------ Document text ------
In Employment Law terms, May seems to have been a relatively quiet month. There is still of course a lot of discussion ongoing following the For Women Scotland decision, and the Employment Rights Bill (ERB) continues to make its steady way through Parliament.
Otherwise, it seems that everyone has been too busy enjoying the unseasonably warm weather! For this month’s newsletter, we therefore have a brief update on the ERB and the Equality and Human Rights Commission’s (EHRC) consultation following For Women Scotland, and a couple of interesting cases to report on…
EHRC Consultation
Following the decision in For Women, the Equality and Human Rights Commission issued an interim update on what this decision meant. This guidance was quite roundly criticised, and the EHRC has now issued a consultation on its Code of Practice for services, public functions and associations. As yet, there is no consultation on the Code of Practice on Employment. However the EHRC website does say that the Gender Reassignment Discrimination guidance is under review.
We will of course keep you informed as things progress, but in the meantime, this remains an area fraught with difficulties and we would recommend taking advice on any issues which you may be facing concerning gender reassignment.
Employment Rights Bill – where are we now?
The Employment Rights Bill is currently in the committee stage in the House of Lords, with three more sittings diarised for 3, 5 and 10 June. Following completion of the Committee stage, a report will be produced before a third reading takes place in the House of Lords. We are still therefore some way off from a final form of the Bill, and we will keep you updated as this progresses.
------
▸ What to produce: Reproduce the employment law newsletter word for word, beginning at the words "The Employment Rights Bill is" and stopping after "as this progresses.".
------ Data provided ------
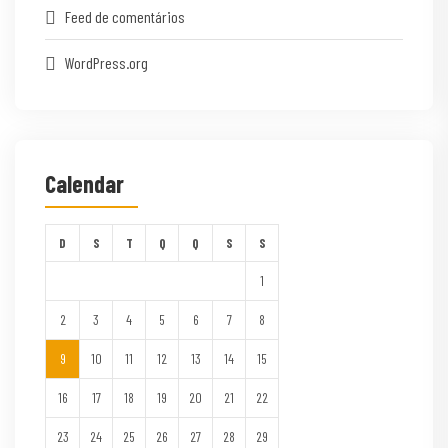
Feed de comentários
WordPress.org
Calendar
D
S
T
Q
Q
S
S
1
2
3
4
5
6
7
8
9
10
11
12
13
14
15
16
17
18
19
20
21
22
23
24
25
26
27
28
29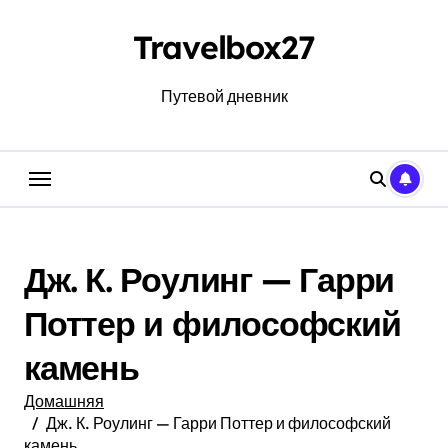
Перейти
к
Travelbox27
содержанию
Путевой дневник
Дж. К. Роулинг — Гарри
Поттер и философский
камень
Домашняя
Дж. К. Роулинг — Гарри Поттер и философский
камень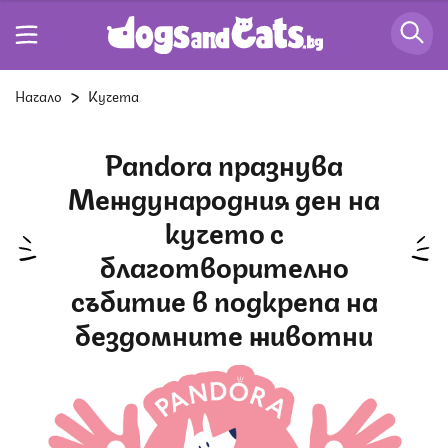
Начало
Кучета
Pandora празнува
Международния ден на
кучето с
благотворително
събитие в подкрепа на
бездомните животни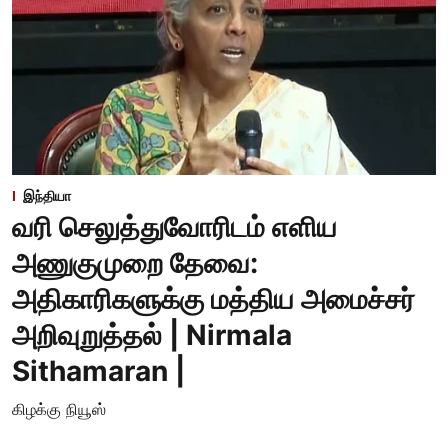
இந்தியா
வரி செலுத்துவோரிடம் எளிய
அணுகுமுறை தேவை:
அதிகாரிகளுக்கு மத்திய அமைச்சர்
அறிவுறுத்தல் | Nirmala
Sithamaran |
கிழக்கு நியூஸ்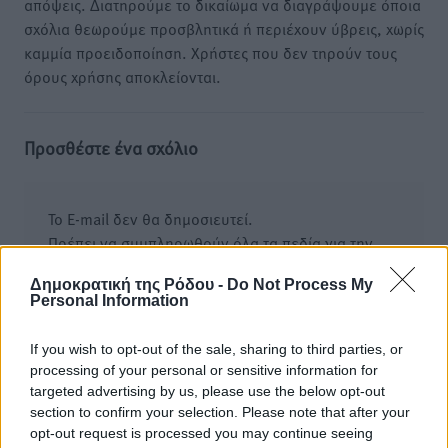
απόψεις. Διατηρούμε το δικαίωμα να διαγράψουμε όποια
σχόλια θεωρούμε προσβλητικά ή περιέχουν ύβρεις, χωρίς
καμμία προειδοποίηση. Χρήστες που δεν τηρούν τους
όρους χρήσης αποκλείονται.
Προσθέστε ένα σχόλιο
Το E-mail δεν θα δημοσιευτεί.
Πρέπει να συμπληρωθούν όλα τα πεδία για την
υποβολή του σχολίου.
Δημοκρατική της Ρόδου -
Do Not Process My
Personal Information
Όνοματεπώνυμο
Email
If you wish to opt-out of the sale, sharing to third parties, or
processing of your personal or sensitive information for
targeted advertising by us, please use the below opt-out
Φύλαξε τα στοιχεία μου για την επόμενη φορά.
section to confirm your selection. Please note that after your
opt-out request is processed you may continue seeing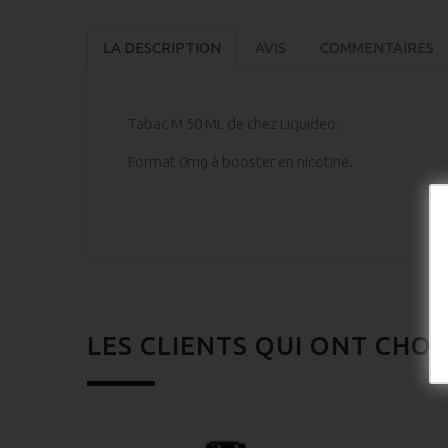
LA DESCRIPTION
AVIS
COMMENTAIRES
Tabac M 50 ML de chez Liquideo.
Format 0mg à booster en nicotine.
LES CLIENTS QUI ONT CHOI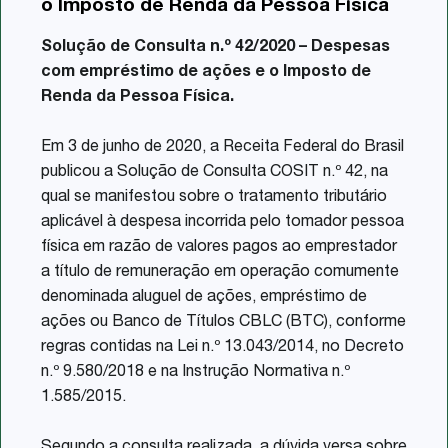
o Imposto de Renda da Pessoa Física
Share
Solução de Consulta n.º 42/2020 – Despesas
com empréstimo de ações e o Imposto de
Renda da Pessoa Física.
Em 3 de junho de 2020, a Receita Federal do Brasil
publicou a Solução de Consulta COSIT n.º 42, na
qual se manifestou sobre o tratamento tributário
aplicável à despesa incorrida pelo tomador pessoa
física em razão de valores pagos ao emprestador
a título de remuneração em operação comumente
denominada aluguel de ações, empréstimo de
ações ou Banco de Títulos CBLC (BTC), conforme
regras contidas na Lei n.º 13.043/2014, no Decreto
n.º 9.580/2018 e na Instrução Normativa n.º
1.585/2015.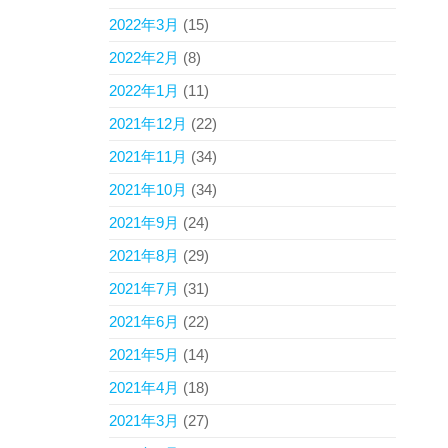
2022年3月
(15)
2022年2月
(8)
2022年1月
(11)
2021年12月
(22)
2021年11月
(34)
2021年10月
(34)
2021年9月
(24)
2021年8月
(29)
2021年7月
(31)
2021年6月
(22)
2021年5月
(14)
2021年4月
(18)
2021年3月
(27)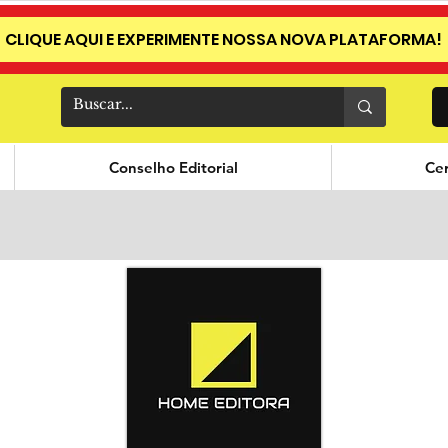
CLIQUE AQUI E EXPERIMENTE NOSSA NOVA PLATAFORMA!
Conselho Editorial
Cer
------
------ Data provided ------
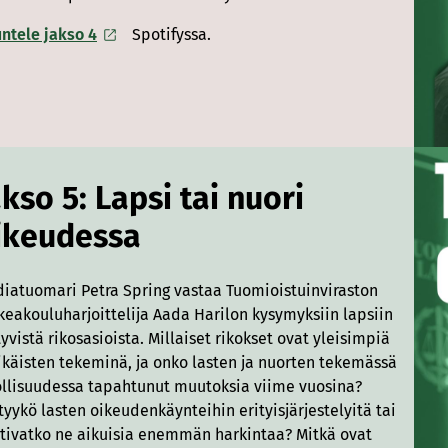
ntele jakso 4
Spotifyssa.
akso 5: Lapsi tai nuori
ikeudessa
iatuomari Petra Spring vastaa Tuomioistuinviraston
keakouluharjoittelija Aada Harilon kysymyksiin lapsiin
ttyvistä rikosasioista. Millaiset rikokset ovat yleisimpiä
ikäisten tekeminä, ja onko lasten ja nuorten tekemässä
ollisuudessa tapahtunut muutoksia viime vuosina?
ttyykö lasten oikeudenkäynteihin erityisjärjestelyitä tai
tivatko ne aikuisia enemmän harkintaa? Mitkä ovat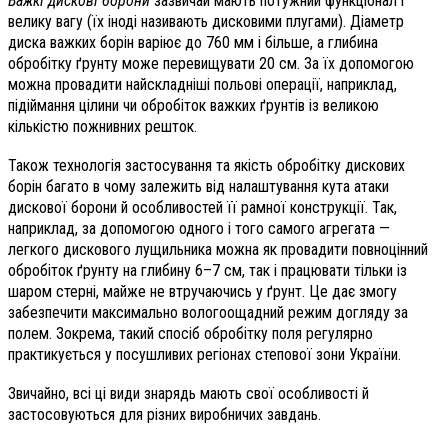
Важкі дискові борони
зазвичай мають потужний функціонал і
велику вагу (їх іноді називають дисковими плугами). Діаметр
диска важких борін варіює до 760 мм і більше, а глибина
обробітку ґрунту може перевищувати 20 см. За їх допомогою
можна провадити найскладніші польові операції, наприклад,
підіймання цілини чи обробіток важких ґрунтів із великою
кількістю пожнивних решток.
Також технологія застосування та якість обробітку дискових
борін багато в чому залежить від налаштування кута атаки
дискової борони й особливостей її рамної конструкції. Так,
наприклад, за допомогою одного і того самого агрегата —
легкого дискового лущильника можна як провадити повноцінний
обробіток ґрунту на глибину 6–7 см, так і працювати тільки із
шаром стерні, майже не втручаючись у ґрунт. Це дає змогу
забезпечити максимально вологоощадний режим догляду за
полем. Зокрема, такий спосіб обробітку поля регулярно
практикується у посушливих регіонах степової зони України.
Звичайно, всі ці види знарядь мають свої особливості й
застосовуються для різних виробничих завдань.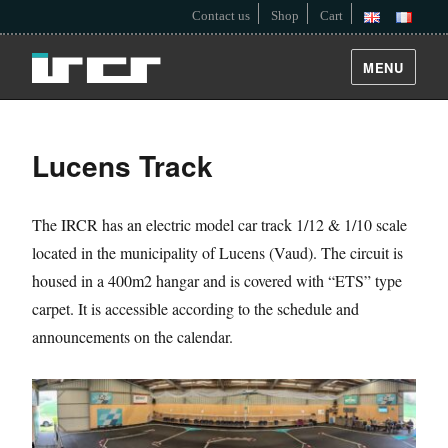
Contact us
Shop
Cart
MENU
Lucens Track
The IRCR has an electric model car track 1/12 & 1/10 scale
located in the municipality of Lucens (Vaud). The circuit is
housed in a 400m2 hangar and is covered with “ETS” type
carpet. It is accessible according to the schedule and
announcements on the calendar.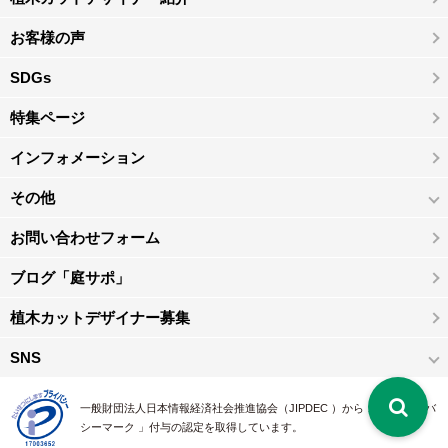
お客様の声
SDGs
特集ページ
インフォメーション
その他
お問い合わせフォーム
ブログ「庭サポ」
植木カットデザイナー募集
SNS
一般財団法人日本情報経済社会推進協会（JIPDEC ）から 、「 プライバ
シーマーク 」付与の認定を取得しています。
------
------ Data provided ------
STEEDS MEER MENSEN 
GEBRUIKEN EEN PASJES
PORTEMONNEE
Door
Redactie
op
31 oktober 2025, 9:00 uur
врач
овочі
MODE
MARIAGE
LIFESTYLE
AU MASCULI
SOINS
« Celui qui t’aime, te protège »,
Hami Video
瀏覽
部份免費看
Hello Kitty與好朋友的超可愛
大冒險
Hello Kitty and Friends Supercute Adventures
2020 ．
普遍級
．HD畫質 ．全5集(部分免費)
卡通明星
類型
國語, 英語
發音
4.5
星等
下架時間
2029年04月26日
------
▸ Exercise answer:
The Employment Rights Bill is currently in the committee stage in the House of Lords, with three more sittings diarised for 3, 5 and 10 June. Following completion of the Committee stage, a report will be produced before a third reading takes place in the House of Lords. We are still therefore some way off from a final form of the Bill, and we will keep you updated as this progresses.